August 19, 2018

Leftists and the "zero-sum" model

Most of you have heard the phrase "zero-sum game."  That's good, cuz that'll figure prominently below.

I'm always amused when I hear Leftists, like Ocasio-Cortez or Elizabeth "Fauxcahontas" Warren, bleat that capitalism is evil, and that the U.S. only became rich and prosperous by stealing [something] from [some oppressed group].

This belief is particularly strong among young college kids who go overseas for the first time.  Understandably, they're thrilled and entranced by how delightful the residents of other countries are.  I felt the same way hitchhiking around Europe at 19.  Very understandable.  "They" seem just like us.  And indeed, the enlightened ones are.  But there's also a big group who aren't.

Where it goes south is that the professors of these young Americans have fed them the "party line"--that everything in life is a zero-sum game.  For those under 30 or so, that means that the ONLY way for one party to "win" something is for another party to lose exactly the same quantity.

The seductive thing about this model is that in some areas it's so obviously true.  For example, when countries are fighting over territory, one nation's gain must be matched by an identical loss on the other side.  Similarly for politics:  If one side gains seats, another side must lose the same number.  Earnest (but naive) young people instantly recognize both these examples, so they logically assume those models are valid for...well, everything.

But as should be obvious to educated people, lots of things don't obey the zero-sum model.

"Wait...It seems so obviously true.  So when doesn't it apply?"

Thanks for asking.  Take the example of an experimenter who develops the 4-stroke piston engine.  He patents it.  Entrepreneur licenses the patent, builds a plant, buys lathes and boring machines and forges and builds engines based on that patent.  Voila!--automobiles.

Has society gained a huge amount?  Sure.  So who lost, to offset this gain, so as to maintain the zero-sum?

Two brothers from Ohio experiment with wings.  They add a 4-stroke engine, and on December 17th, 1903 they make the first documented heavier-than-air flight.  Twenty-four years later a single pilot flies non-stop from New York to Paris.  Twenty years after that, commercial passenger service across the Atlantic.

Did humans gain something of huge usefulness?  Sure.  So who lost?

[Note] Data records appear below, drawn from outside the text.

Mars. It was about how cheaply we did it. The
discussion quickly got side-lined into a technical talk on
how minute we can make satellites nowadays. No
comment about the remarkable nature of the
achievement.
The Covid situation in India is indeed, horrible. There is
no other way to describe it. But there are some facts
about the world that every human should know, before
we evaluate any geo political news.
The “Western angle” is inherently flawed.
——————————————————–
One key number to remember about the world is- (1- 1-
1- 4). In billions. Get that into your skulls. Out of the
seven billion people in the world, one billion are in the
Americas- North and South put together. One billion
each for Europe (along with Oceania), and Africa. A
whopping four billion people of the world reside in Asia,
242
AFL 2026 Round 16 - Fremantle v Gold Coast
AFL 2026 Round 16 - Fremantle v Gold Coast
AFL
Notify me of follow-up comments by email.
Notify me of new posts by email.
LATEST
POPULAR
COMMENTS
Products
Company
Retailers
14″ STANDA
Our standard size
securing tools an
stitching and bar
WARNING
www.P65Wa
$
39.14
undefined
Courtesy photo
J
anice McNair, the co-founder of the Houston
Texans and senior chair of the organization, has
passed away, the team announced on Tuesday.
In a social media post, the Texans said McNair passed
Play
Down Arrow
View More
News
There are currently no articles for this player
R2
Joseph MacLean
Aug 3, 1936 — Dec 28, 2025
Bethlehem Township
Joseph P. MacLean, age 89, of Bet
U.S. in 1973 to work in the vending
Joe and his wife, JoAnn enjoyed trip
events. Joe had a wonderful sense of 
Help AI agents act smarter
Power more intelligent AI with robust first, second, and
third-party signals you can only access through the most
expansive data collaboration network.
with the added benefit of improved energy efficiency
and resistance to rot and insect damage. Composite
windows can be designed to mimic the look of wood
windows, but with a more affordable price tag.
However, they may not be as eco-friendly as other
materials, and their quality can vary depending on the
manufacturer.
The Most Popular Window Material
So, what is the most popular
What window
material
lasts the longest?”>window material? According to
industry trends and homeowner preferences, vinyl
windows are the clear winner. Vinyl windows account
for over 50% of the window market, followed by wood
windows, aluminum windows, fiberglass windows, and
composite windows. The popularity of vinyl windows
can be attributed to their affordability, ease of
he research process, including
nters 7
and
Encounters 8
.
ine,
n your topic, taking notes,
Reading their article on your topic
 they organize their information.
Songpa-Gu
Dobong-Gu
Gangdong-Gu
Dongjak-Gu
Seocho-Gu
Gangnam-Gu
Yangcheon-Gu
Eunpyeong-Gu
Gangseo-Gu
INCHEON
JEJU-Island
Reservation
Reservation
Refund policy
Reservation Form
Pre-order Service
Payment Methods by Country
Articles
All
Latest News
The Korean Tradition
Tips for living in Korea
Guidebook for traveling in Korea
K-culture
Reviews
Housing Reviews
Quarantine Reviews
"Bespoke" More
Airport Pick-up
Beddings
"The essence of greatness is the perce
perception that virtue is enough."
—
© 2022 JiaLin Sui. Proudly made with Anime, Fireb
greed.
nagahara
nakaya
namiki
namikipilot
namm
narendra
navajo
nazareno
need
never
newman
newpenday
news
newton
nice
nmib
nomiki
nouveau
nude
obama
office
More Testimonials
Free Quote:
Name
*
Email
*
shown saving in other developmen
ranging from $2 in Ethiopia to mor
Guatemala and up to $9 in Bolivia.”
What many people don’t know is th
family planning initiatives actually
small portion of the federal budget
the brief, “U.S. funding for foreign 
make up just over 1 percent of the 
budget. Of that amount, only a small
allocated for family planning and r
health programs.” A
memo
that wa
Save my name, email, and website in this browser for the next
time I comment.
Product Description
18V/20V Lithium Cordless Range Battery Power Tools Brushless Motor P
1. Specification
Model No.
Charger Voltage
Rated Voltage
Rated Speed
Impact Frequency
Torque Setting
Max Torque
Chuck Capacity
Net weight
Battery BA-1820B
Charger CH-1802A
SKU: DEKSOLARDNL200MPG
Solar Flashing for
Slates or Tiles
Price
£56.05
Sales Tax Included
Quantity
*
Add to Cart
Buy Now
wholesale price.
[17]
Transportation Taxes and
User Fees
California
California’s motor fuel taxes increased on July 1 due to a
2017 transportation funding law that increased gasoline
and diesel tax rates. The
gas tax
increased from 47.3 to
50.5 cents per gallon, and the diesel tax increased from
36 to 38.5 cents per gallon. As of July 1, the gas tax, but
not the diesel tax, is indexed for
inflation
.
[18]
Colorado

In 1947 Shockley et al--building on the work of others back to 1920--invented the transistor.  It was clunky but definitely a huge advance.  Eleven years later an entrepreneur morphed that into a silicon-based "integrated circuit"--with conductors engraved by light, containing a whopping five transistors.

Using essentially the same process, your smart-phone now puts a Billion transistors on a single chip.  More elaborate integrated circuits contain 15 Billion transistors on a single chip.

Think that's a huge win for humans?  You bet.  So who lost to make that win possible?

Hopefully you get it.

But the Left either doesn't, or claims not to.  They're stuck in an obsolete paradigm--the zero-sum model.  But as they see it, anyone who doesn't agree with 'em is "a tool of the Establishment" or some such bullshit.

So the next time you hear some socialist asshole spouting that the U.S. is evil, or free markets are a "tool of the capitalist oppressors," ask to borrow his smart-phone.  Then throw it on the pavement as hard as you can, and stomp on it.  When he or she screams at you and asks why you did it, tell 'em you wanted to free them from oppression.

Okay, obviously just kidding.  But gently remind them that "zero-sum" is a model for children.